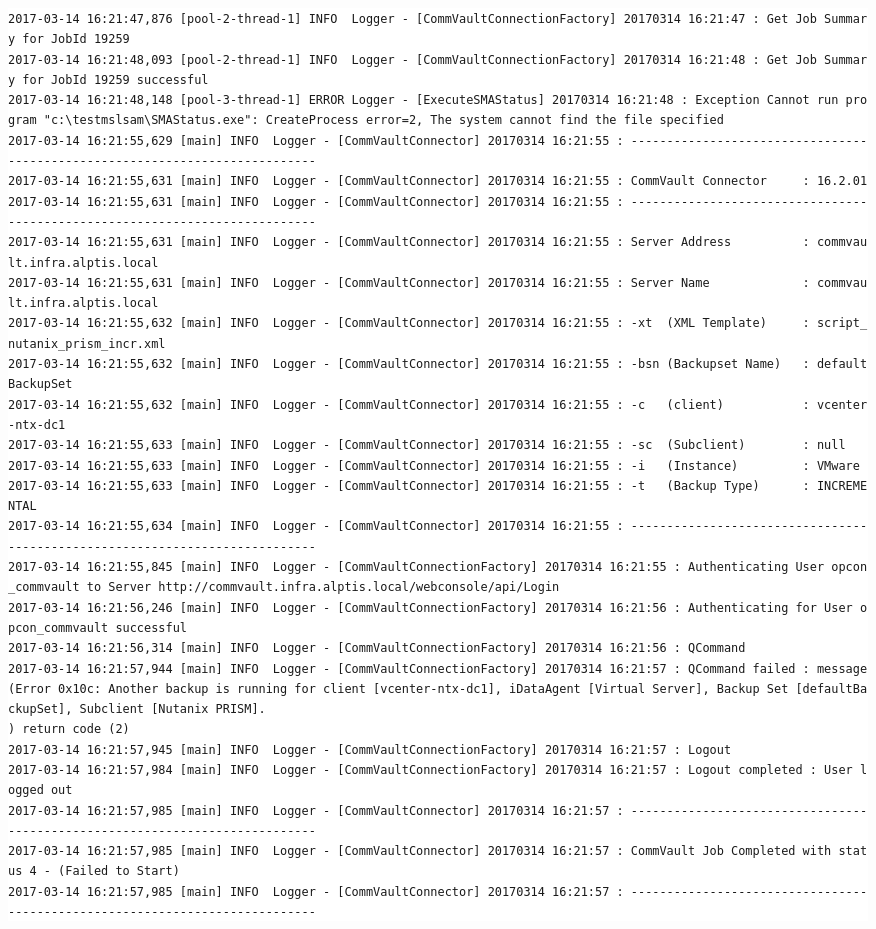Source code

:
 ```
2017-03-14 16:21:47,876 [pool-2-thread-1] INFO  Logger - [CommVaultConnectionFactory] 20170314 16:21:47 : Get Job Summary for JobId 19259
2017-03-14 16:21:48,093 [pool-2-thread-1] INFO  Logger - [CommVaultConnectionFactory] 20170314 16:21:48 : Get Job Summary for JobId 19259 successful
2017-03-14 16:21:48,148 [pool-3-thread-1] ERROR Logger - [ExecuteSMAStatus] 20170314 16:21:48 : Exception Cannot run program "c:\testmslsam\SMAStatus.exe": CreateProcess error=2, The system cannot find the file specified
2017-03-14 16:21:55,629 [main] INFO  Logger - [CommVaultConnector] 20170314 16:21:55 : ----------------------------------------------------------------------------
2017-03-14 16:21:55,631 [main] INFO  Logger - [CommVaultConnector] 20170314 16:21:55 : CommVault Connector     : 16.2.01
2017-03-14 16:21:55,631 [main] INFO  Logger - [CommVaultConnector] 20170314 16:21:55 : ----------------------------------------------------------------------------
2017-03-14 16:21:55,631 [main] INFO  Logger - [CommVaultConnector] 20170314 16:21:55 : Server Address          : commvault.infra.alptis.local
2017-03-14 16:21:55,631 [main] INFO  Logger - [CommVaultConnector] 20170314 16:21:55 : Server Name             : commvault.infra.alptis.local
2017-03-14 16:21:55,632 [main] INFO  Logger - [CommVaultConnector] 20170314 16:21:55 : -xt  (XML Template)     : script_nutanix_prism_incr.xml
2017-03-14 16:21:55,632 [main] INFO  Logger - [CommVaultConnector] 20170314 16:21:55 : -bsn (Backupset Name)   : defaultBackupSet
2017-03-14 16:21:55,632 [main] INFO  Logger - [CommVaultConnector] 20170314 16:21:55 : -c   (client)           : vcenter-ntx-dc1
2017-03-14 16:21:55,633 [main] INFO  Logger - [CommVaultConnector] 20170314 16:21:55 : -sc  (Subclient)        : null
2017-03-14 16:21:55,633 [main] INFO  Logger - [CommVaultConnector] 20170314 16:21:55 : -i   (Instance)         : VMware
2017-03-14 16:21:55,633 [main] INFO  Logger - [CommVaultConnector] 20170314 16:21:55 : -t   (Backup Type)      : INCREMENTAL
2017-03-14 16:21:55,634 [main] INFO  Logger - [CommVaultConnector] 20170314 16:21:55 : ----------------------------------------------------------------------------
2017-03-14 16:21:55,845 [main] INFO  Logger - [CommVaultConnectionFactory] 20170314 16:21:55 : Authenticating User opcon_commvault to Server http://commvault.infra.alptis.local/webconsole/api/Login
2017-03-14 16:21:56,246 [main] INFO  Logger - [CommVaultConnectionFactory] 20170314 16:21:56 : Authenticating for User opcon_commvault successful
2017-03-14 16:21:56,314 [main] INFO  Logger - [CommVaultConnectionFactory] 20170314 16:21:56 : QCommand
2017-03-14 16:21:57,944 [main] INFO  Logger - [CommVaultConnectionFactory] 20170314 16:21:57 : QCommand failed : message (Error 0x10c: Another backup is running for client [vcenter-ntx-dc1], iDataAgent [Virtual Server], Backup Set [defaultBackupSet], Subclient [Nutanix PRISM].
) return code (2)
2017-03-14 16:21:57,945 [main] INFO  Logger - [CommVaultConnectionFactory] 20170314 16:21:57 : Logout
2017-03-14 16:21:57,984 [main] INFO  Logger - [CommVaultConnectionFactory] 20170314 16:21:57 : Logout completed : User logged out
2017-03-14 16:21:57,985 [main] INFO  Logger - [CommVaultConnector] 20170314 16:21:57 : ----------------------------------------------------------------------------
2017-03-14 16:21:57,985 [main] INFO  Logger - [CommVaultConnector] 20170314 16:21:57 : CommVault Job Completed with status 4 - (Failed to Start)
2017-03-14 16:21:57,985 [main] INFO  Logger - [CommVaultConnector] 20170314 16:21:57 : ----------------------------------------------------------------------------
```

⁂

Omit all pictures and repeat the rest of the records verbatim.

Source code

:
 ```
2017-03-14 16:21:47,876 [pool-2-thread-1] INFO  Logger - [CommVaultConnectionFactory] 20170314 16:21:47 : Get Job Summary for JobId 19259
2017-03-14 16:21:48,093 [pool-2-thread-1] INFO  Logger - [CommVaultConnectionFactory] 20170314 16:21:48 : Get Job Summary for JobId 19259 successful
2017-03-14 16:21:48,148 [pool-3-thread-1] ERROR Logger - [ExecuteSMAStatus] 20170314 16:21:48 : Exception Cannot run program "c:\testmslsam\SMAStatus.exe": CreateProcess error=2, The system cannot find the file specified
2017-03-14 16:21:55,629 [main] INFO  Logger - [CommVaultConnector] 20170314 16:21:55 : ----------------------------------------------------------------------------
2017-03-14 16:21:55,631 [main] INFO  Logger - [CommVaultConnector] 20170314 16:21:55 : CommVault Connector     : 16.2.01
2017-03-14 16:21:55,631 [main] INFO  Logger - [CommVaultConnector] 20170314 16:21:55 : ----------------------------------------------------------------------------
2017-03-14 16:21:55,631 [main] INFO  Logger - [CommVaultConnector] 20170314 16:21:55 : Server Address          : commvault.infra.alptis.local
2017-03-14 16:21:55,631 [main] INFO  Logger - [CommVaultConnector] 20170314 16:21:55 : Server Name             : commvault.infra.alptis.local
2017-03-14 16:21:55,632 [main] INFO  Logger - [CommVaultConnector] 20170314 16:21:55 : -xt  (XML Template)     : script_nutanix_prism_incr.xml
2017-03-14 16:21:55,632 [main] INFO  Logger - [CommVaultConnector] 20170314 16:21:55 : -bsn (Backupset Name)   : defaultBackupSet
2017-03-14 16:21:55,632 [main] INFO  Logger - [CommVaultConnector] 20170314 16:21:55 : -c   (client)           : vcenter-ntx-dc1
2017-03-14 16:21:55,633 [main] INFO  Logger - [CommVaultConnector] 20170314 16:21:55 : -sc  (Subclient)        : null
2017-03-14 16:21:55,633 [main] INFO  Logger - [CommVaultConnector] 20170314 16:21:55 : -i   (Instance)         : VMware
2017-03-14 16:21:55,633 [main] INFO  Logger - [CommVaultConnector] 20170314 16:21:55 : -t   (Backup Type)      : INCREMENTAL
2017-03-14 16:21:55,634 [main] INFO  Logger - [CommVaultConnector] 20170314 16:21:55 : ----------------------------------------------------------------------------
2017-03-14 16:21:55,845 [main] INFO  Logger - [CommVaultConnectionFactory] 20170314 16:21:55 : Authenticating User opcon_commvault to Server http://commvault.infra.alptis.local/webconsole/api/Login
2017-03-14 16:21:56,246 [main] INFO  Logger - [CommVaultConnectionFactory] 20170314 16:21:56 : Authenticating for User opcon_commvault successful
2017-03-14 16:21:56,314 [main] INFO  Logger - [CommVaultConnectionFactory] 20170314 16:21:56 : QCommand
2017-03-14 16:21:57,944 [main] INFO  Logger - [CommVaultConnectionFactory] 20170314 16:21:57 : QCommand failed : message (Error 0x10c: Another backup is running for client [vcenter-ntx-dc1], iDataAgent [Virtual Server], Backup Set [defaultBackupSet], Subclient [Nutanix PRISM].
) return code (2)
2017-03-14 16:21:57,945 [main] INFO  Logger - [CommVaultConnectionFactory] 20170314 16:21:57 : Logout
2017-03-14 16:21:57,984 [main] INFO  Logger - [CommVaultConnectionFactory] 20170314 16:21:57 : Logout completed : User logged out
2017-03-14 16:21:57,985 [main] INFO  Logger - [CommVaultConnector] 20170314 16:21:57 : ----------------------------------------------------------------------------
2017-03-14 16:21:57,985 [main] INFO  Logger - [CommVaultConnector] 20170314 16:21:57 : CommVault Job Completed with status 4 - (Failed to Start)
2017-03-14 16:21:57,985 [main] INFO  Logger - [CommVaultConnector] 20170314 16:21:57 : ----------------------------------------------------------------------------
```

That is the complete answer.